What part of you “concluded” something?

Your mind when experience is placed as supreme.

How do you find out what your reason “concluded” about your perception is incorrect? You take the pencil out of the water to see the pencil is still straight.

You missed the point.

But as Ayer said, the entire purpose of a hypothesis is the anticipation of experience (i.e., that will confirm the hypothesis).

Instrumentialism. A theory is meant to explain a physical phenomenon--not predict something about it.

So even if one does theorize, nothing is “known” until theoreticals are observed actually occurring.

Sure, to verify predictions. But not all generalizations are predictions.
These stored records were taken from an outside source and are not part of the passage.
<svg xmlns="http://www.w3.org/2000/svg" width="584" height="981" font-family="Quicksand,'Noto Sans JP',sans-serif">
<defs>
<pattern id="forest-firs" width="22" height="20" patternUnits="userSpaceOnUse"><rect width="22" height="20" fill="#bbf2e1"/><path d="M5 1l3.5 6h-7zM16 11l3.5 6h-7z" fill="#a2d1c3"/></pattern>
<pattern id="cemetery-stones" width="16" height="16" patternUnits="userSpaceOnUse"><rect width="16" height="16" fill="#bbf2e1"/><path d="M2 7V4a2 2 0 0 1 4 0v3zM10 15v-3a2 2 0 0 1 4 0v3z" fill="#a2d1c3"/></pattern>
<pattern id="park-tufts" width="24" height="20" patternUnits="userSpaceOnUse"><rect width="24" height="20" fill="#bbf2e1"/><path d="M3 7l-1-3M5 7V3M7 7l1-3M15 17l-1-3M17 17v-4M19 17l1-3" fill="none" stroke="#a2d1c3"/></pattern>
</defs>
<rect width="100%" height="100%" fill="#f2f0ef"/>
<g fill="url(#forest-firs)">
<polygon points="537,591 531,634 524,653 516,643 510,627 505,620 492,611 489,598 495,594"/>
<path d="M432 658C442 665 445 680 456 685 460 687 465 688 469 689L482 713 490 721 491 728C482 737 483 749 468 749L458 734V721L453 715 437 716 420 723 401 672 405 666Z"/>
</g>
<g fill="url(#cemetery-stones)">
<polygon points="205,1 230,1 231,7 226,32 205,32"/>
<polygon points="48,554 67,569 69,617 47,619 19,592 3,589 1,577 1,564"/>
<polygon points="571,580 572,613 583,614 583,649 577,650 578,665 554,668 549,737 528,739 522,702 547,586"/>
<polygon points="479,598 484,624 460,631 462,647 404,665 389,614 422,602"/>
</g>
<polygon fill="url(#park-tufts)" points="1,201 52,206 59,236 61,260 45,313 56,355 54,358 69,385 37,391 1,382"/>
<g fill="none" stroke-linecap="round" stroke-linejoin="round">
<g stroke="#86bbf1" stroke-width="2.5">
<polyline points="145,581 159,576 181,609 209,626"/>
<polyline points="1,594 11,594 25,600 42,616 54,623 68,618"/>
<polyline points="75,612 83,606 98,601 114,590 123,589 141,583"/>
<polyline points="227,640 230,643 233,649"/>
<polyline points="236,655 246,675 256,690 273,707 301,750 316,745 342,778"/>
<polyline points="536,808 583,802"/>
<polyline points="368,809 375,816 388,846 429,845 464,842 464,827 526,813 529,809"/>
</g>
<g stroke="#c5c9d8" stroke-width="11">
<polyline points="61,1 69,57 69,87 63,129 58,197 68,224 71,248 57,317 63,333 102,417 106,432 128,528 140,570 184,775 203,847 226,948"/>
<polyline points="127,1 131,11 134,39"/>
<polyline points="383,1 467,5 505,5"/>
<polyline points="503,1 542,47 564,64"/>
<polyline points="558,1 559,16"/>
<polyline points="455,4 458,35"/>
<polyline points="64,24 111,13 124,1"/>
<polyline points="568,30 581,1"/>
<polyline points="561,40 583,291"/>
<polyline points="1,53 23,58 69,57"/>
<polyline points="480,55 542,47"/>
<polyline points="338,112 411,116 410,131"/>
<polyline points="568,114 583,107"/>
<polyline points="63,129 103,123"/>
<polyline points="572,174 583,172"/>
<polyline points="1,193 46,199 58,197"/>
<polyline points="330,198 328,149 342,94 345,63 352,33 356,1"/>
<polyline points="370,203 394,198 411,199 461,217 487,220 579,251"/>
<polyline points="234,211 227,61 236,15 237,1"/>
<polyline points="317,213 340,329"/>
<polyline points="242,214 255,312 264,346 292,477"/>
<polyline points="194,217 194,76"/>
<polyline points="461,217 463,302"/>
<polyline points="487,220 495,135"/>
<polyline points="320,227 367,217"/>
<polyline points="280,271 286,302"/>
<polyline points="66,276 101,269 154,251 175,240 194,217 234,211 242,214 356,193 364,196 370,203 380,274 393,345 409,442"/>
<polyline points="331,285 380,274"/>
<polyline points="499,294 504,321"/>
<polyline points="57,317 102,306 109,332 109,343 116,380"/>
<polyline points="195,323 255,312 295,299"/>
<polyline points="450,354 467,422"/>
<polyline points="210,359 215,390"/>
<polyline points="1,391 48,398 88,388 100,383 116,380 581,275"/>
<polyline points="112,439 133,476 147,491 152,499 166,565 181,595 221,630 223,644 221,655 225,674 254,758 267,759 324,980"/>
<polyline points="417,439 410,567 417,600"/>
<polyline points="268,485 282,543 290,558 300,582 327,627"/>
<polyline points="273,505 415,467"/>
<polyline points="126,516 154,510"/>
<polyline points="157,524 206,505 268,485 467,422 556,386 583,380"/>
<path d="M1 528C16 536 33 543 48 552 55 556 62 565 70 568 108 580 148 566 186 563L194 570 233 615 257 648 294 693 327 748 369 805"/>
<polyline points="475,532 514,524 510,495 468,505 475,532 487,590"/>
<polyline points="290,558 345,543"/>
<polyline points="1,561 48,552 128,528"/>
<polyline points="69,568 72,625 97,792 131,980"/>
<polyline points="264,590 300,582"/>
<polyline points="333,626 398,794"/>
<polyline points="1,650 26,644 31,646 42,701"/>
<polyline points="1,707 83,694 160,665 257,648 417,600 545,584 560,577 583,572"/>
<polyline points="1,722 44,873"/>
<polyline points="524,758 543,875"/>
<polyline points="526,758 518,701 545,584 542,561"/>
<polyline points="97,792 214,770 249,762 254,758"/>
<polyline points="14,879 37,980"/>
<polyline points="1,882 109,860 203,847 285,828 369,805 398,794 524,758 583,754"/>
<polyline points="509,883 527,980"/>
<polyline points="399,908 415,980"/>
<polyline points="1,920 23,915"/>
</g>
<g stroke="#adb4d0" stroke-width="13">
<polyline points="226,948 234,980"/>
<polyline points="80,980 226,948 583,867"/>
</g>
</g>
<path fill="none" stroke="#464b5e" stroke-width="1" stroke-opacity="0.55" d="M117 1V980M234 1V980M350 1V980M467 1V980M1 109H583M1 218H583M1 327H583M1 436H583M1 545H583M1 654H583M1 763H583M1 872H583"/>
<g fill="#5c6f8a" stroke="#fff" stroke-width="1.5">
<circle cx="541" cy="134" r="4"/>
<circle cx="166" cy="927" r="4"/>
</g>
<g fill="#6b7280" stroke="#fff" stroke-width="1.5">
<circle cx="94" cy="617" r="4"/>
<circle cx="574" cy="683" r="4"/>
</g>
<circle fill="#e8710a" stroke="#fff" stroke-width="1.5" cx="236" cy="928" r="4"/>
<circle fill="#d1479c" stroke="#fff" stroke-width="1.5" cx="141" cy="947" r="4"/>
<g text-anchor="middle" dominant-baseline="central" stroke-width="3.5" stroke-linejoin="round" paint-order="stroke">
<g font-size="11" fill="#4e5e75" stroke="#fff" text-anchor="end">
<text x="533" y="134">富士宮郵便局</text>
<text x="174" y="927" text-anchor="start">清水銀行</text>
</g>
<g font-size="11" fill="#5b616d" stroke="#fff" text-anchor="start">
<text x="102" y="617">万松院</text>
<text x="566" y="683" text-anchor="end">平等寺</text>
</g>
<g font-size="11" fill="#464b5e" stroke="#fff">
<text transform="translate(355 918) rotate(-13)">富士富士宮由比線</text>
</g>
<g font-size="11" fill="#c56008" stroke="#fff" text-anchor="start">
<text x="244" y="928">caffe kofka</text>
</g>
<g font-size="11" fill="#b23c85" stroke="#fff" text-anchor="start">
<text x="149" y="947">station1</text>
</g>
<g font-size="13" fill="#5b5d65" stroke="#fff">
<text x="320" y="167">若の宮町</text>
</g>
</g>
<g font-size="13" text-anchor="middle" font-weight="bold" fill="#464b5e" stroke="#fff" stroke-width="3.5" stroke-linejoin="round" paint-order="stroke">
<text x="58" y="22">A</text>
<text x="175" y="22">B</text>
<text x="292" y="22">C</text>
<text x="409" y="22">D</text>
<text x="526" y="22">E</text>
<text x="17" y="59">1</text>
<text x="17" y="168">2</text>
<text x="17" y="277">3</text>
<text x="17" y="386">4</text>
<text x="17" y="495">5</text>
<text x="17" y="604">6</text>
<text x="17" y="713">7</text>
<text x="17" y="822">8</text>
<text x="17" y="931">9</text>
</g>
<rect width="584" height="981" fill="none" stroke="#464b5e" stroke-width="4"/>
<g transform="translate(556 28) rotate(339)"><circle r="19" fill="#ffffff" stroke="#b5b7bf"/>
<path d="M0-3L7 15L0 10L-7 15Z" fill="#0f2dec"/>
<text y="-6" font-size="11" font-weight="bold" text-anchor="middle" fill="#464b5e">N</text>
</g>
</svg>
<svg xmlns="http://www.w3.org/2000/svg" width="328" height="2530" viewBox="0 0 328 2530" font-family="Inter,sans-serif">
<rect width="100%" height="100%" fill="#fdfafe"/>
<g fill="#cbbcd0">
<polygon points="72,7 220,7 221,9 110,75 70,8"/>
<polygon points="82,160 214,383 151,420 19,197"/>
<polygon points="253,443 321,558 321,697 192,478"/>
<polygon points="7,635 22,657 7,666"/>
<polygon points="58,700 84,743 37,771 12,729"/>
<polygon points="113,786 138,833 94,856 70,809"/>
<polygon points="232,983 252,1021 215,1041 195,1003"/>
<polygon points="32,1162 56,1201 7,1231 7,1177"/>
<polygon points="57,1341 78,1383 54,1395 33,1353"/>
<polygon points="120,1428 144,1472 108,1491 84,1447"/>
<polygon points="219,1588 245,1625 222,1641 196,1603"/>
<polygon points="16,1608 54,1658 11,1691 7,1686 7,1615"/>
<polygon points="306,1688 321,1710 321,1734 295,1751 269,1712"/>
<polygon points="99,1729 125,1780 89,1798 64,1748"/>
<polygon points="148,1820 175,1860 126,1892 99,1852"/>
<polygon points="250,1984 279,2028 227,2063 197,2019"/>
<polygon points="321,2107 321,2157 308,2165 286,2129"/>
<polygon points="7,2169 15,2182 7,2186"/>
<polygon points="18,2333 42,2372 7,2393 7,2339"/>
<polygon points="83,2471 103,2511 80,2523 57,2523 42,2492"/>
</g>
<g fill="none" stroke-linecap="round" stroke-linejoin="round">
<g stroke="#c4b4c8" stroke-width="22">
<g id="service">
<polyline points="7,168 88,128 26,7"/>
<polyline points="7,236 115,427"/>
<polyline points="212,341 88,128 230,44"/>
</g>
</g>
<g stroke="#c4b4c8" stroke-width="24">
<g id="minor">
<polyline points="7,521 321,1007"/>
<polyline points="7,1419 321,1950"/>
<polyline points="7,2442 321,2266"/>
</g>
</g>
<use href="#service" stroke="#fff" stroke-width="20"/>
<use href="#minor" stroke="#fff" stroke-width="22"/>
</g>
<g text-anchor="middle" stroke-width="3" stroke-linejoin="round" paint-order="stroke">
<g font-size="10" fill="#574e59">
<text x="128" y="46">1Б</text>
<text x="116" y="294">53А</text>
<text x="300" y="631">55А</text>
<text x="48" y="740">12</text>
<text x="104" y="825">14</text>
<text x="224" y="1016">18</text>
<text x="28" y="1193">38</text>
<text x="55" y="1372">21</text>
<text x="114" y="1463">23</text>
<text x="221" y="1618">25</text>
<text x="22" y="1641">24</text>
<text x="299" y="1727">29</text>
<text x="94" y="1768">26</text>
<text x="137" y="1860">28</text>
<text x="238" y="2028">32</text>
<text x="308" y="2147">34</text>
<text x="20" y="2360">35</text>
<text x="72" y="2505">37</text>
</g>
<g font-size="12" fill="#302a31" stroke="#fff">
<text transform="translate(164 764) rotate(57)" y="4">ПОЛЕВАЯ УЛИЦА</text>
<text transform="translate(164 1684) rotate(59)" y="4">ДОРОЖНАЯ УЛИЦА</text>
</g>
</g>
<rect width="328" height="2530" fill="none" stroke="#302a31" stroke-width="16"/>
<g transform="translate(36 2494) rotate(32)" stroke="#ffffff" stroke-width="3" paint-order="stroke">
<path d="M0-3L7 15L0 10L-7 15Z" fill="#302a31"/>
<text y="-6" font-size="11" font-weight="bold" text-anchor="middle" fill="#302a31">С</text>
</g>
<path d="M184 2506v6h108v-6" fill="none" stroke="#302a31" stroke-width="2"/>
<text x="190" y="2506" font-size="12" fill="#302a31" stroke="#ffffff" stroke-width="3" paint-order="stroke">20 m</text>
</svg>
Very few are.

Even to say I am going to devote more of my consciousness to experiencing reality than to thinking about it is not all that strange.

No, that stance is pretty standard.

I'm just saying that experience is not the standard of validation for knowledge or theories.

I have practiced both thinking more than experiencing, and experiencing more than thinking. The fact that I now choose the latter approch is because, I say, I have found out it “works” better than the former approach. How can you dispute that?

I have never experienced more than thought, and I've never thought more than experienced--in the realm of epistemology.

Like I've said, both approaches are mistaken.

I can dispute the "what works" argument pretty easily. You cannot use pragmatism to prove pragmatism (experience being interchangable here.)



This was a massive post. Next time I'll do more trimming.
 
  • #50
Rainer said:
Hey, Les Sleeth, this is sort of what I'm talking about. This epistemology is extremely similar to yours--and he gained his from life experience as well.

That's an unbelievably shallow interpretation of what I've been saying. :frown:


Rainer said:
However, having an epistemology based on experience that relies on experience is not a valid epistemology.

And that statement proves beyond all doubt you either haven't understood me or prefer not to correctly represent my views.


Rainer said:
This was a massive post. Next time I'll do more trimming.

No "next time" for me . . . I'm done here for real this time. Maybe we'll do better in other threads.
 
  • #51
Very well.

I've understood you completely--and wrote on that knowledge.